Toni Preckwinkle on Running for Mayor: ‘I'm Not Looking for My Next Job'

The Cook County Board boss is the epitome of of a poker-faced politician

With Mayor Rahm Emanuel up for re-election next year, City Hall has been buzzing about a possible challenge from Cook County Board President Toni Preckwinkle.

Preckwinkle's supporters are urging her to run in February 2015, while Chicago's two major newspapers grease their wheels, angling for a big, headline-making fight.

Despite all the build-up, Preckwinkle remains poker-faced and politician-like, sticking to her talking points in an interview for RealClearPolitics' "Changing Lanes" web series.

"I'm running for re-election for the job I got," she reiterates. "I was alderman for 19 years. I didn't look at my aldermanic job as a platform to run for something else. I ran for alderman because I wanted to be alderman. And I worked hard at that job and I was elected by the good people of the fourth ward to it five times."

"I'm not looking for my next job. I'm trying to figure out how I can do well in the job I've got. So that's been my focus and I still got a long to-do list," she says, going on to repeat the  "long to-do list" line -- one of her favorites -- amid further grilling by RealClear's Tom Bevan.

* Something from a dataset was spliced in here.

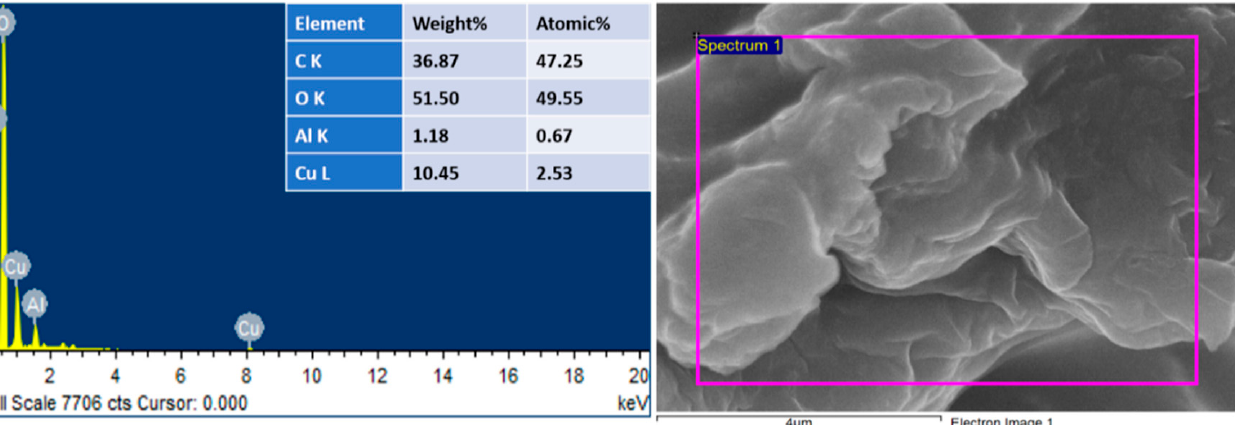
Figure 2. EDS of Cu@Alg/BP nanocatalyst.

Indeed, a mayoral campaign was far from Preckwinkle's mind this week. The Chicago Democrat advanced her Cook County pension deal through the Senate, which voted 36-16 on Tuesday for her pitch to reduce benefits and raise the retirement age for government employees while extending health care benefits for retired workers.

The bill proposes that an extra $147 million be poured into the county's ailing pension system -- considered the worst-funded in the nation  -- but Preckwinkle did not spell how she would raise the money to finance the effort. The county would be "very creative," she said while in Springfield, noting that "everything is on the table."

Unlike Emanuel, for whom she barely conceals her dislike, Preckwinkle seems aware that uttering the T-word-for-taxes too soon could block her legislative agenda and quite possibly her odds of defeating Emanuel -- one of the best-funded mayors in the nation -- should she cave to popular demand and throw her hat in the ring.